The major looked at the papers on his desk.
“It doesn’t say anything about that here,” he said.
“It doesn’t have to.”
“For something like this,” said the major, “I’d need authorization.” “You don’t usually.”
“I do this time,” said the major. He thought for a moment and then smiled. “Yes,” he said, “that’s right. For something like this I’d need special authorization. In writing.”
“That would be too late. The man’s coming out on Thursday.” “Pity!”
Owen considered going over the major’s head, directly to the commander-in-chief. He knew one of the Sirdar’s aides-de-camp.

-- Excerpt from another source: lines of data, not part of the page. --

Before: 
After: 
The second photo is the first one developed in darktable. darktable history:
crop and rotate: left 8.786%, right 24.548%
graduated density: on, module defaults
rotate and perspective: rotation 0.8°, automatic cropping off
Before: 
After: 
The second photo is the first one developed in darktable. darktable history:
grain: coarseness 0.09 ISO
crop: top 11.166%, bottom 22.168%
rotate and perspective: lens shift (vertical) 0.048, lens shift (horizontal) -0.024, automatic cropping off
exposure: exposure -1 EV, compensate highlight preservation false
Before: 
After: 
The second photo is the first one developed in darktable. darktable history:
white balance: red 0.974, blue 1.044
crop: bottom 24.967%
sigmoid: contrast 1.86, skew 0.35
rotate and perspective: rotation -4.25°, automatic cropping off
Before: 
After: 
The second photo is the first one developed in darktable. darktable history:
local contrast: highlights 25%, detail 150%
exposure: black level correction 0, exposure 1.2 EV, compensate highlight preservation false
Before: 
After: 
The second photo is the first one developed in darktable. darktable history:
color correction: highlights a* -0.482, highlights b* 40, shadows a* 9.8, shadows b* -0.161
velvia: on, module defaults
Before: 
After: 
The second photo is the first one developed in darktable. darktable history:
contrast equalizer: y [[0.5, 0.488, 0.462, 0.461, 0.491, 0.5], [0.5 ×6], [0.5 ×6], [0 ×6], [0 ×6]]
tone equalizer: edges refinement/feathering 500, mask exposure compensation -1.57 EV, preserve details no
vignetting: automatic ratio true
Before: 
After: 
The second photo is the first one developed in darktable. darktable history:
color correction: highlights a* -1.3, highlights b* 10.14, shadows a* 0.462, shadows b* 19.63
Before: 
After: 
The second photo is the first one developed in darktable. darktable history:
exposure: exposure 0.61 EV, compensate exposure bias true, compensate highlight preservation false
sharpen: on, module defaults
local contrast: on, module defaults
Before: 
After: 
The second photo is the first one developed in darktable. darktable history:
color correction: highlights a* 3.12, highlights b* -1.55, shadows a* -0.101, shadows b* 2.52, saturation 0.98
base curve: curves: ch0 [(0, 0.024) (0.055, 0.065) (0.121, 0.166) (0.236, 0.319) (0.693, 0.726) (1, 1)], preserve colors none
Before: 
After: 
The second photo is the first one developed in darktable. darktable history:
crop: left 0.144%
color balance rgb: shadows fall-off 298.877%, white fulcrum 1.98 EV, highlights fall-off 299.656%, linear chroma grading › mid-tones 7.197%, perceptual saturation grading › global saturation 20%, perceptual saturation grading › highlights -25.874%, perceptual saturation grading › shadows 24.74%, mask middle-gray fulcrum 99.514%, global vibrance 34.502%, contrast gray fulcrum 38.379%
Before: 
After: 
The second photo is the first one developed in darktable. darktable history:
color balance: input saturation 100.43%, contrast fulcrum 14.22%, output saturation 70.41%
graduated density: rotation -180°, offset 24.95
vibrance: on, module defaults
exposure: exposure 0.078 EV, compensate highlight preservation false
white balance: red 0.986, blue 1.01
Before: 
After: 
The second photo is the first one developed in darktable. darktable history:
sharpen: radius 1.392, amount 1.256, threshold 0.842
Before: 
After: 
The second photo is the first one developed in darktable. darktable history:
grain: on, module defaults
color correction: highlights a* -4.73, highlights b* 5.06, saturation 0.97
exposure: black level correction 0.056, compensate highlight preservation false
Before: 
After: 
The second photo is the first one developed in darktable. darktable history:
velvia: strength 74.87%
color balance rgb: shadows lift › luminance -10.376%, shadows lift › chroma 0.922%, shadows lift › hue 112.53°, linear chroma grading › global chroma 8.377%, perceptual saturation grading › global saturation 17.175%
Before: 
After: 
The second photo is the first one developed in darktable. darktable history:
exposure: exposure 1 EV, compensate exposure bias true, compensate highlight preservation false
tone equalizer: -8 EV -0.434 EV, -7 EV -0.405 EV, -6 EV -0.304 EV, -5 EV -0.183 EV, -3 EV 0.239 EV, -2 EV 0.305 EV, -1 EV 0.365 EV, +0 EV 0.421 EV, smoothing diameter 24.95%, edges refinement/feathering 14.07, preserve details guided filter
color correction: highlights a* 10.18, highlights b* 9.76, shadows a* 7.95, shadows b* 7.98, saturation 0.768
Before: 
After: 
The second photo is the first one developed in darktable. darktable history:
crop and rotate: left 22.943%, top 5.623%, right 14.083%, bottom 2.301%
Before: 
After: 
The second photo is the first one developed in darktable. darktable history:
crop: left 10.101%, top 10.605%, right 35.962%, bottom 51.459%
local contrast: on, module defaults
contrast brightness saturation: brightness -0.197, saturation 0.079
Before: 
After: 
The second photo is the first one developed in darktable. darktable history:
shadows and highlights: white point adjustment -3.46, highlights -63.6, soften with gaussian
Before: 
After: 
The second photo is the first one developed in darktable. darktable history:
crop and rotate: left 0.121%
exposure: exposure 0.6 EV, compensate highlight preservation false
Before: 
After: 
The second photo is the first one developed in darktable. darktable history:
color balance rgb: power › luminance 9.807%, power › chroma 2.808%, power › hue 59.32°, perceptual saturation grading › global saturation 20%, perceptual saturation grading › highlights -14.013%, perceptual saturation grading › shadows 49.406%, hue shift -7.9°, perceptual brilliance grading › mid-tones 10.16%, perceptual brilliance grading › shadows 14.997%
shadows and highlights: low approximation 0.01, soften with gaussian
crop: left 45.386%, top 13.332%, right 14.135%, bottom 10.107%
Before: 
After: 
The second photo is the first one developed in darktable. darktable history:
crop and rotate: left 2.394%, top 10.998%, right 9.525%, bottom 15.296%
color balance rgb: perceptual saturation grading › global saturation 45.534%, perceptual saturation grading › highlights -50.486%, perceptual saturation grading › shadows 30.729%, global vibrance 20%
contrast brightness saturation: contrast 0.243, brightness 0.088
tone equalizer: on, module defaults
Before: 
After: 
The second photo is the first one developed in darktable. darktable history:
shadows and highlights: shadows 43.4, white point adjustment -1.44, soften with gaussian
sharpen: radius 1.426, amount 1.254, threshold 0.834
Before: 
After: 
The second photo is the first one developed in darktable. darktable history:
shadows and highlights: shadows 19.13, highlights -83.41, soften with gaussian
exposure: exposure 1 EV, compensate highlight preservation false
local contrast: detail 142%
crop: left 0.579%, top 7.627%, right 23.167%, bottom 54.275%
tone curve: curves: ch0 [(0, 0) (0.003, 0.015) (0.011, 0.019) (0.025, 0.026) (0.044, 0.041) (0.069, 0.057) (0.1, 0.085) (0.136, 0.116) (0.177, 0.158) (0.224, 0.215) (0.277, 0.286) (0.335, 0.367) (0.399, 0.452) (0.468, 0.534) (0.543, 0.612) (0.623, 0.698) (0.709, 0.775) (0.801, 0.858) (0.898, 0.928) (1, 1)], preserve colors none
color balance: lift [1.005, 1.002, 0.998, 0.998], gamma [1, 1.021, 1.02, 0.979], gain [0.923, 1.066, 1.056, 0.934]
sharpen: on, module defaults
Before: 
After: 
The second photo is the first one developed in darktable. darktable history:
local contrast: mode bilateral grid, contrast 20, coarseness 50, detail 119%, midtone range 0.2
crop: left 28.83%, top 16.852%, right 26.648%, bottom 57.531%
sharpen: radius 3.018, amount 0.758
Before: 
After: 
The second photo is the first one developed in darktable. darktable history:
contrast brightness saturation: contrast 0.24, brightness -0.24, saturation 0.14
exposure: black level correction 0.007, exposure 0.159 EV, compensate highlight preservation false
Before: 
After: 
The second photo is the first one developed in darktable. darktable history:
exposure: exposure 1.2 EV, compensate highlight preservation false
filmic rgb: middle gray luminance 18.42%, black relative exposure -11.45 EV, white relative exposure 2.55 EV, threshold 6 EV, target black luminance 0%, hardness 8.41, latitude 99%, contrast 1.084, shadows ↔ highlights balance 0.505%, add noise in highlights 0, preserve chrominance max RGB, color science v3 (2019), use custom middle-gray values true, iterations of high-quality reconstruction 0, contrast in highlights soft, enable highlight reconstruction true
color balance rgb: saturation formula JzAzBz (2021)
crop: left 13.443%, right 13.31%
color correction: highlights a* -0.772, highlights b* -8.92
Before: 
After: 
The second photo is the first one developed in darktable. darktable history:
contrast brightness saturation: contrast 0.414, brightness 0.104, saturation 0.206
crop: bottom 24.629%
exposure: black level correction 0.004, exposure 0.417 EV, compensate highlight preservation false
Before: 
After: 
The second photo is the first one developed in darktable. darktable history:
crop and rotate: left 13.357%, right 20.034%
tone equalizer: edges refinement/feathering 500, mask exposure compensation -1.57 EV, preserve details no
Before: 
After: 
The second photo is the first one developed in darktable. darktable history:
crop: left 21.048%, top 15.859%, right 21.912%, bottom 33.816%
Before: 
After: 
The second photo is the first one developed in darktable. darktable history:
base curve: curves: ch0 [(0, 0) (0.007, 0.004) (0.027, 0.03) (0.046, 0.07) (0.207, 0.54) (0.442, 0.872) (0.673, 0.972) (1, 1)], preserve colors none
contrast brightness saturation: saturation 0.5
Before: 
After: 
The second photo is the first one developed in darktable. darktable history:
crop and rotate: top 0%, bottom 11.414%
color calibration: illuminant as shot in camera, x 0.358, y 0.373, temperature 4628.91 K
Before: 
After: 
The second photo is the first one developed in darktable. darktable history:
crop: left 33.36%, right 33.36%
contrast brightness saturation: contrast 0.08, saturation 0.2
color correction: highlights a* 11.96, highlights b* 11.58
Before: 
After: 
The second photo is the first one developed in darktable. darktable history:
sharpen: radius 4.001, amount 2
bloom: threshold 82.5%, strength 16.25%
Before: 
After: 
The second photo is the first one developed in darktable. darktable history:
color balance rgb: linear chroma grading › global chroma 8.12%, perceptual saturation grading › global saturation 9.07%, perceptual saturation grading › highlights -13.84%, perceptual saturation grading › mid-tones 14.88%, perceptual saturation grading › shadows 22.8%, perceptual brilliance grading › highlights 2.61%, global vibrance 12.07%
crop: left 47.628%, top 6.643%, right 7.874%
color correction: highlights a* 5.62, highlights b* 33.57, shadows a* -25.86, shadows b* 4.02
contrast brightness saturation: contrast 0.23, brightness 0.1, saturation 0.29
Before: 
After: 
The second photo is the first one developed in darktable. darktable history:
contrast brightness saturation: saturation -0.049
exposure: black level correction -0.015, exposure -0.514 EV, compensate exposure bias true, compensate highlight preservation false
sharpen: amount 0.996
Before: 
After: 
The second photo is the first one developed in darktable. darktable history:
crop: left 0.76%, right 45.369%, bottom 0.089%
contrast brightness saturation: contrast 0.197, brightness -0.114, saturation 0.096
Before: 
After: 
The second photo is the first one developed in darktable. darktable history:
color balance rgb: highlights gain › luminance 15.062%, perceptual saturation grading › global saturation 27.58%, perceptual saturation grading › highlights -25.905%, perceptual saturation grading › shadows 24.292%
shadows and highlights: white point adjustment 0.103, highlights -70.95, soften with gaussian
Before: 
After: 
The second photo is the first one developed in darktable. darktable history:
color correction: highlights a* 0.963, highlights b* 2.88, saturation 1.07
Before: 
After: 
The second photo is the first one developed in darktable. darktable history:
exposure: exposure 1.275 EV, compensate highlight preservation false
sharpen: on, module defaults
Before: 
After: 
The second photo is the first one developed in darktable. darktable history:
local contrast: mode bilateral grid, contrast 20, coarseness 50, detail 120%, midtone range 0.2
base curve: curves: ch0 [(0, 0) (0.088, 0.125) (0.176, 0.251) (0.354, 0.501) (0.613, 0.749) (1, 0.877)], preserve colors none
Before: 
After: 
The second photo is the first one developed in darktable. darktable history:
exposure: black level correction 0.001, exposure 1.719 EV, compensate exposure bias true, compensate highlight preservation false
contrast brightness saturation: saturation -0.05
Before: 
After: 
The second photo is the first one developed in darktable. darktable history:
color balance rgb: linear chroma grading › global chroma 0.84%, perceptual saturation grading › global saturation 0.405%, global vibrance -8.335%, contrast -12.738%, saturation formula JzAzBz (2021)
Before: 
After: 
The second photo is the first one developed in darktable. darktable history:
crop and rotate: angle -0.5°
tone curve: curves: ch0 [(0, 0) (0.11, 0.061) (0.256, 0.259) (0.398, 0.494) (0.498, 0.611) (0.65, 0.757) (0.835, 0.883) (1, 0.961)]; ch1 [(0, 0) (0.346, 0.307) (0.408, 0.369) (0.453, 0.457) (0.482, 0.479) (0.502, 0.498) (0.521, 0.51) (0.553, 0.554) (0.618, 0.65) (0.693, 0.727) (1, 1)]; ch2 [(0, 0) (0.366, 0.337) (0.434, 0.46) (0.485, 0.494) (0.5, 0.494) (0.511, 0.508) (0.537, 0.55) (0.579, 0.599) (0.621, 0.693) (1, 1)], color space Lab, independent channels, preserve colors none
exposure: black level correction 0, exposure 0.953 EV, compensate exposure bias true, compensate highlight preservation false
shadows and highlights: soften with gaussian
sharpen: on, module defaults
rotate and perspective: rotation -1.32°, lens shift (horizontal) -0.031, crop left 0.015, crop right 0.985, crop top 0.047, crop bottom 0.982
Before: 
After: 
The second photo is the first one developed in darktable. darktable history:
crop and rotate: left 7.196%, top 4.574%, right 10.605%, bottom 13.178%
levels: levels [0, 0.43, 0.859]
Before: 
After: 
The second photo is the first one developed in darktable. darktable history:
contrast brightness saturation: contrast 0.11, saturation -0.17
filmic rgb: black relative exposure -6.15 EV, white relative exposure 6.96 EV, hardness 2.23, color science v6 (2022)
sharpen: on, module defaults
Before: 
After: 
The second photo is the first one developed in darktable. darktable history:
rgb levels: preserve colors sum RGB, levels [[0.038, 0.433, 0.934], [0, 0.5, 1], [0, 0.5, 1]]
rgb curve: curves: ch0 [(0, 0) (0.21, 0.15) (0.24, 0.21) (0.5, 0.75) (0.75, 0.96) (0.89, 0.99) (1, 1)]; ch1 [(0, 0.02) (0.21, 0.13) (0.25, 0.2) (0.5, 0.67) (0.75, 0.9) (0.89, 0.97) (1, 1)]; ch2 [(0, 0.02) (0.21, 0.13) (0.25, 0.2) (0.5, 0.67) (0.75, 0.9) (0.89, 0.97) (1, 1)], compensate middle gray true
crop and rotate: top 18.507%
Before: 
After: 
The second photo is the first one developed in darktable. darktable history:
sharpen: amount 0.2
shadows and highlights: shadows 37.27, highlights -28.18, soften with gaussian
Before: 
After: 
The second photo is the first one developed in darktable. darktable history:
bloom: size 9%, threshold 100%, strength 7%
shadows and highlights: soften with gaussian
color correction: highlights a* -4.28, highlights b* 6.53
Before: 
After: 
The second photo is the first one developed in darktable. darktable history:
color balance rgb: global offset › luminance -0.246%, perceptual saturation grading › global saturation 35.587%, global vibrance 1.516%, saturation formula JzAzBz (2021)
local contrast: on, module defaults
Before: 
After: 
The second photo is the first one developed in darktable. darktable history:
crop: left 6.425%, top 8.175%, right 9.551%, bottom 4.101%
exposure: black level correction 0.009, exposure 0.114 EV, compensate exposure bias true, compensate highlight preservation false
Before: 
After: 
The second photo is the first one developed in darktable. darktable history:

The major must have seen him look at the telephone, for he said: “I’d need it in writing. From the Sirdar. Personally.”
It would take too long. Even if he got through to John, John would need time to clear it.
The major was watching him. “OK?” he said.
“Not OK,” said Owen.
“Dear, dear!”
“There’s a certain amount of rush on.”
“Difficult.”
“Could be,” said Owen. “For you.”
“Why me?” The major raised eyebrows.
“If things go wrong.”
“Why should they?”
Owen carried on as if he hadn’t heard.
“Especially if it came out why they went wrong.”
“I’ll risk that.”
All the same the major must have felt a little uneasy, for he said: “You won’t get anything out of him. Not if he’s coming out on Thursday.”
“I’ll risk that,” said Owen. “It’s just that I’d like el Zaki to listen in.”
“Didn’t you hear?” asked the major. “In writing. From the Sirdar. Personally.”
Owen sighed.
“Anything else I can do for you?” asked the major.
"No,” said Owen. “Not yet.”
He turned to go, then stopped.
“Oh, just one thing-”
“Yes?”
“Major…?”
“Brooker,” said the major. “Major Brooker.”
“Thank you,” said Owen. “That was it.”
“It wasn’t my fault, sir,” the ex-sergeant said. “I trusted those bloody Gyppies. That bloody ’Assan. He’d got it all figured out. He had his mates outside. ’Course, I was wrong to trust him. That was my mistake.”
Ingenuous blue eyes met Owen’s. Owen, who did not believe a word of it, decided to play along.
“Tell me about this Hassan,” he said.
“Bloody orderly, sir. Used to run messages. ’Ere, there and everywhere. Kept his eyes open. Didn’t miss much.”
“You think he tipped somebody off?”
“Or let them in, sir. There was a skylight found open. You know, I’d been looking at that bloody skylight a couple of days before. There was only a simple catch on it and I thought to myself: Anyone could open that. But I didn’t bother much because it was so small. I thought: Nobody can get in there. But do you know what I think, sir? The way it was done?”